IstoÉ Além do tempo de permanência, há casos de conselheiras de Tribunais de Contas indicadas ao cargo por governadores aliados de seus maridos e advogados-gerais da União que chegaram ao STF pelas mãos dos presidentes que os empregavam. O problema não está localizado nos processos de nomeação?
Roberto Livianu A meu ver, [essas indicações] deveriam ser obstruídas porque violam o princípio constitucional da impessoalidade que, no entanto, foi insuficiente para torná-las nulas.

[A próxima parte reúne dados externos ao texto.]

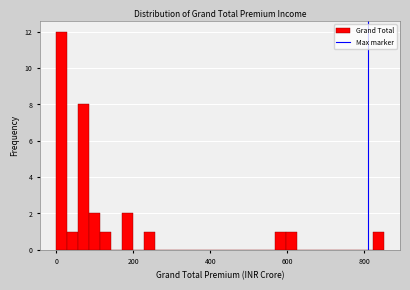

Around what value on the x-axis is the tallest bar? Give the approximate position of its centre, as read against the axis.

20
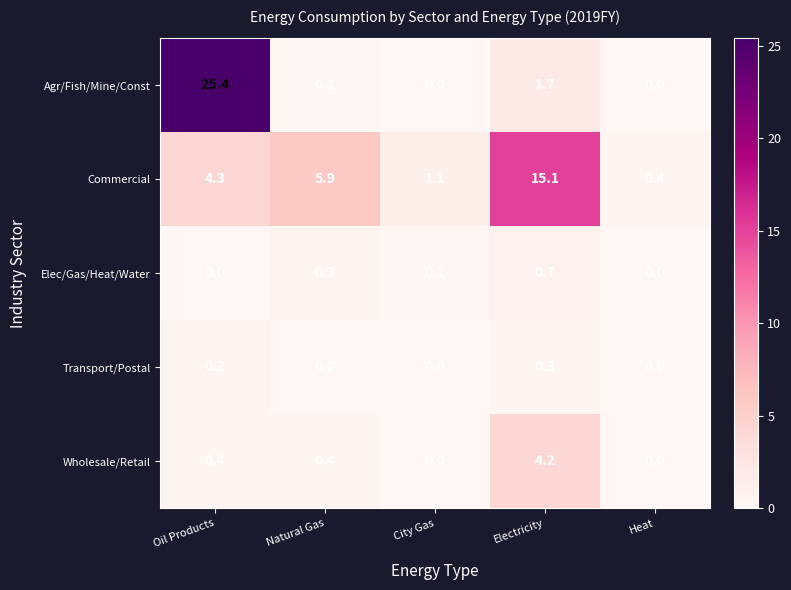

Which series has the largest total across all categories?

Agr/Fish/Mine/Const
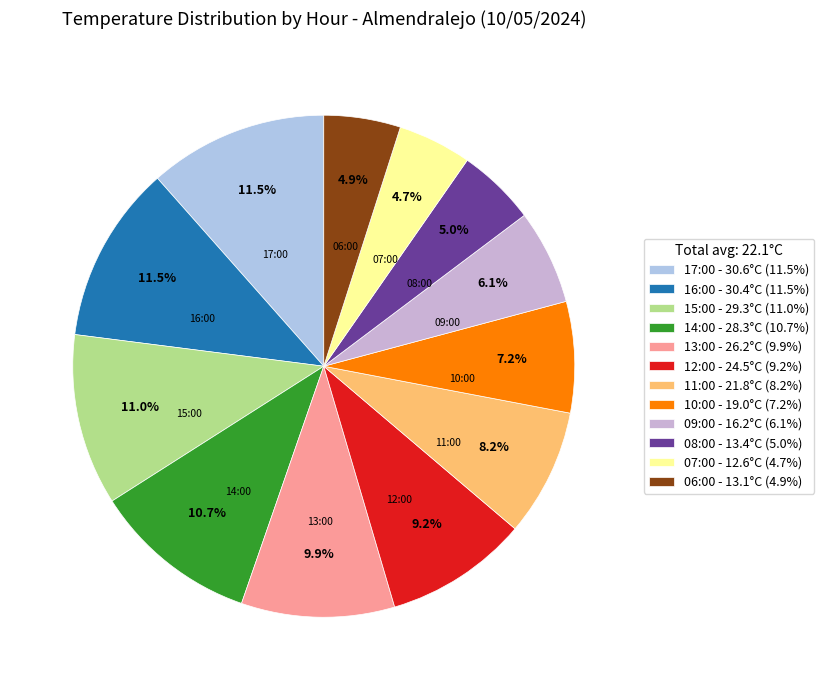

Is 08:00 the majority of the pie?

No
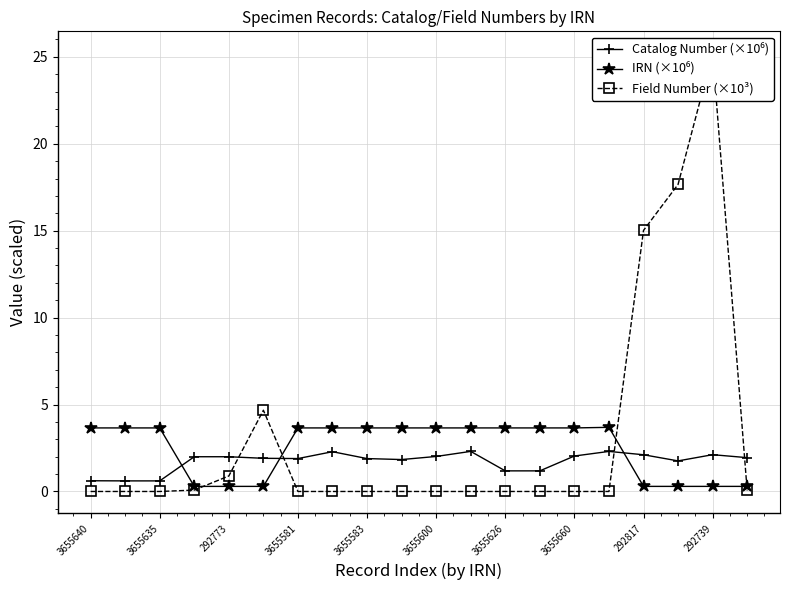

How many interior local peaks does the Catalog Number (×10⁶) series have?

5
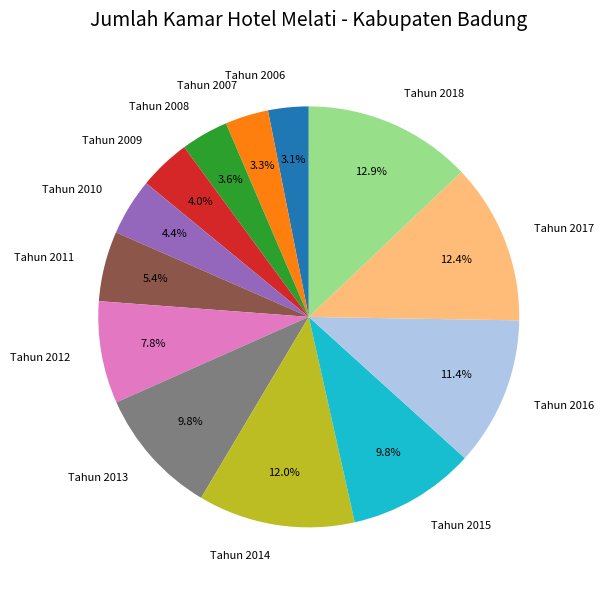

To the nearest percent, what is the average slice percentage?

8%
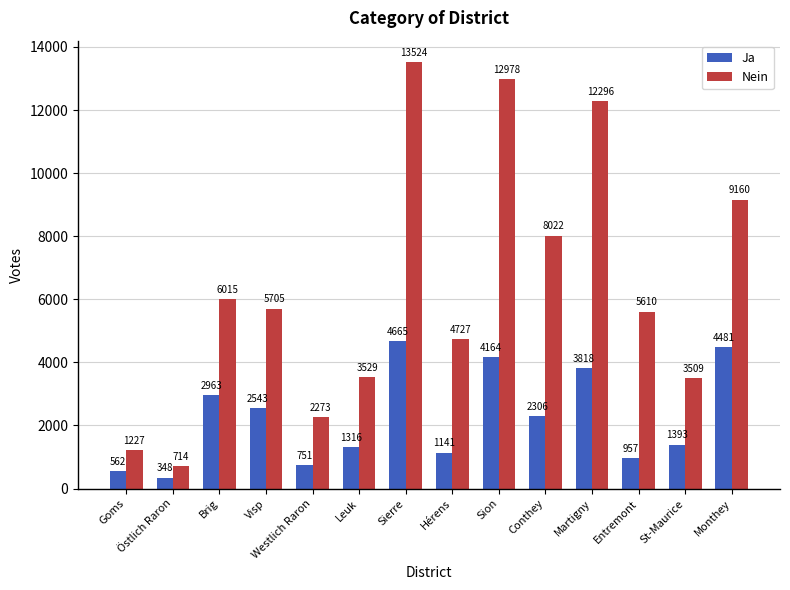

Which series has the largest range (max minus min)?

Nein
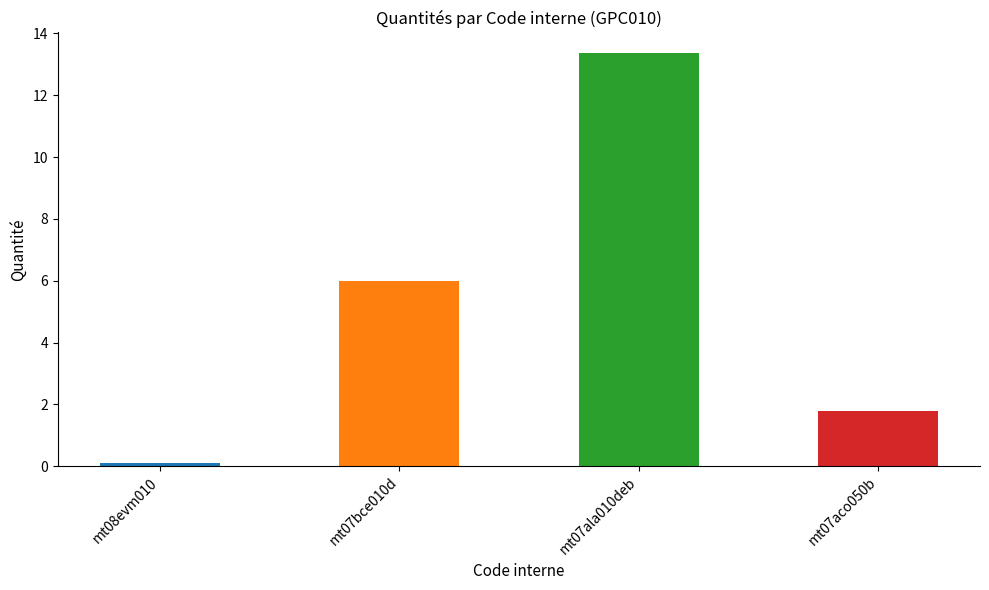

What is the difference between the maximum and minimum values?

13.4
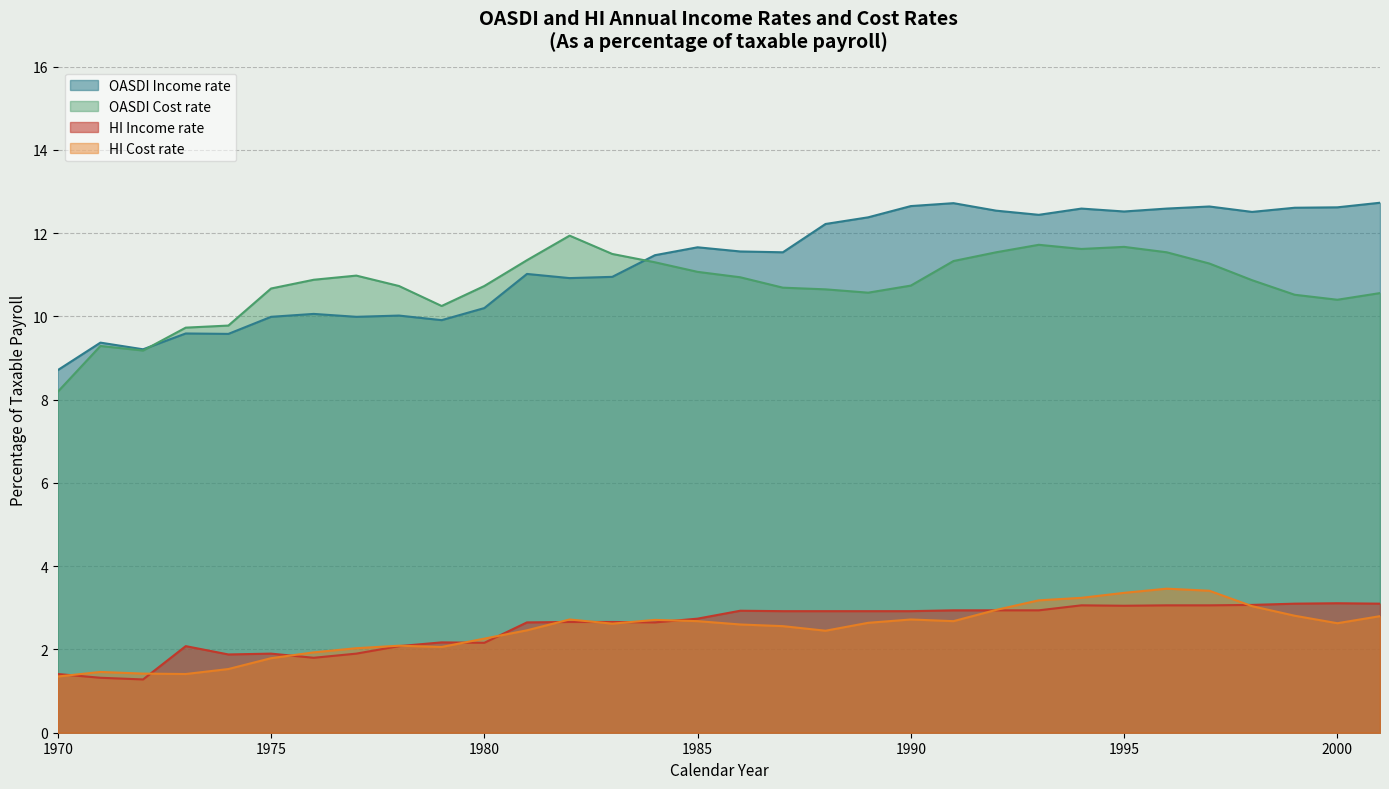

At which label does OASDI Cost rate reach its minimum?

1970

Para que a esposa de um governador fosse indicada para fiscalizar as contas do próprio marido, não se considerou suficiente o princípio constitucional da impessoalidade. Por isso, seria necessário construir uma regra complementar e mais específica.
Não tenho dúvidas de que escolhas como essa ferem não apenas a impessoalidade, mas também a moralidade administrativa. Mas quem interpreta isso são os próprios julgadores, e o direito é uma ciência de natureza interpretativa. Diferentemente da medicina ou da enganharia, que são ciências baseadas em expeerimentos, o direito se baseia em interpretações; e interpretações são exercícios carregados de subjetivismo. Quando não há uma regra clara [para proibir um tipo de indicação], no Brasil, ifca complicado.
“Para que a esposa de um governador fosse indicada para fiscalizar as contas do próprio marido, o princípio da impessoalidade foi insuficiente“.
IstoÉ A OAB pediu para o STF encerrar o Inquérito das Fake News, prestes a completar sete anos e pelo qual, entre outros episódios, quatro servidores da Receita Federal foram alvos de uma operação da Polícia Federal por suspeita de vazar dados sigilosos de parentes de ministros da corte. Este inquérito deveria terminar?
Roberto Livianu Inquéritos são processos investigatórios e, como tal, devem ter um objeto claro, definido, e uma duração determinada. Tudo que tem uma amplitude exagerada tende a um risco de arbítrio, o que é perigoso.
O objetio de uma investigação precisa ter uma nuance determinada. Se o objeto é amplo ou genérico ou há outros assuntos a serem investigados, instauram-se outras investigações. O alongamento da duração de um inquérito por tantos anos, conceitualmente, não é saudável ou plausível. Investigações não podem ser eternas; devem ter começo, meio e fim, que se dá quando atinge-se o objeto definido.